The switching of a conventional active tap device between active and passive states will result in most circumstances in a network link drop across the monitored segment. Although the physical layer disconnect/reconnect cycle in conventional tap devices can be quite short, depending essentially on the electro-mechanical switch and settle time of the relays, the lost of network link is driven by other factors. Specifically, any difference in link configuration, including difference in connection speed, Automatic Medium Dependent Interface (MDI-X) configuration, and master/slave timing orientation, as applicable to the different 10Base-T, 100Base-T and 1000Base-T Ethernet standard connections, requires that a link drop and communications protocol renegotiation to establish a working network link.

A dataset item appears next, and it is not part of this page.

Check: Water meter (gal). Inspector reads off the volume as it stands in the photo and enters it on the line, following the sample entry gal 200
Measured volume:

Conventionally, reestablishment of the link through the network segment being monitored will typically occur within a range from one half second to several seconds. Regardless of the actual time required to reestablish the network link, however, the link drop itself is conventionally seen as a topology change event and directly results in a significant and undesired network outage. Although the interruption for link reestablishment might be acceptable in basic network use cases, the wider and significantly longer network outage due to the spanning tree protocol reconfiguration is highly undesirable, if not entirely unacceptable for many high-valued applications, such as telephony and similar continuity critical applications.

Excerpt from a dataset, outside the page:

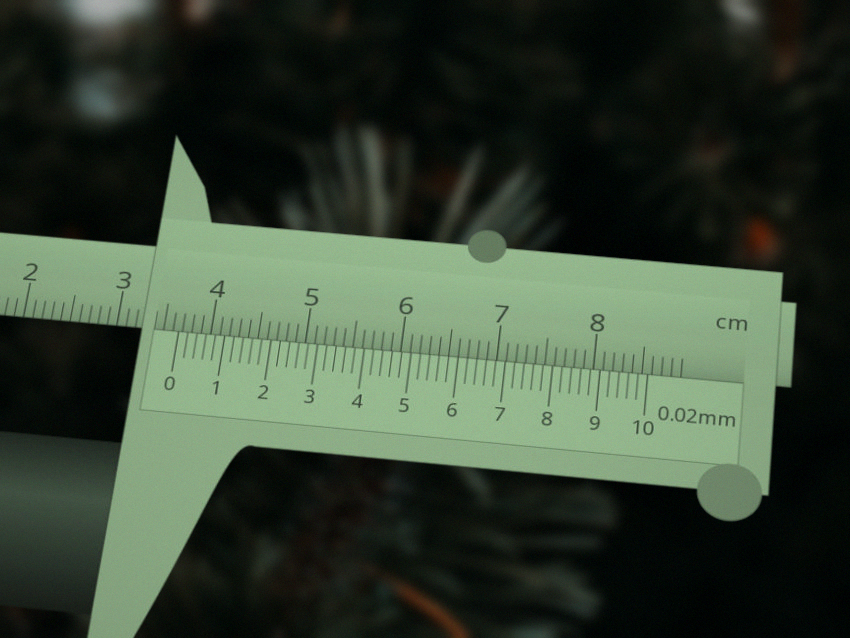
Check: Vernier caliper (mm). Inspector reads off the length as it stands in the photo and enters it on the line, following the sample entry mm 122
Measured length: mm 36.6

Further improvements have been made in conventionally modern active tap devices. These advances are, for example, embodied in a current active top device product, identified as nTAP™, manufactured by Network Instruments, LLC, Minnetonka, Minn. Based on publically available information, this nTAP device supports full-duplex 10/100/1000Base-T connection monitoring with power-loss fail-over to a fully passive connection. The two identified improvements implemented are a connection speed constraint and a connection loss constraint. The connection speed constraint limits both sides of the monitored network segment to the some connection speed, thereby enabling a correct valuing of the carrying capacity of the monitored network segment by the two network devices connected to the remote ends of the monitored network segment. The connection loss constraint forces down the remaining network segment when the active tap device recognizes that the network link through either connected network segment is lost. A consistent connection state is therefore seen by both of the remote end connected network devices. Neither improvement, however, addresses the occurrence of topology change events or prevents network outages due to spanning tree protocol reconfigurations.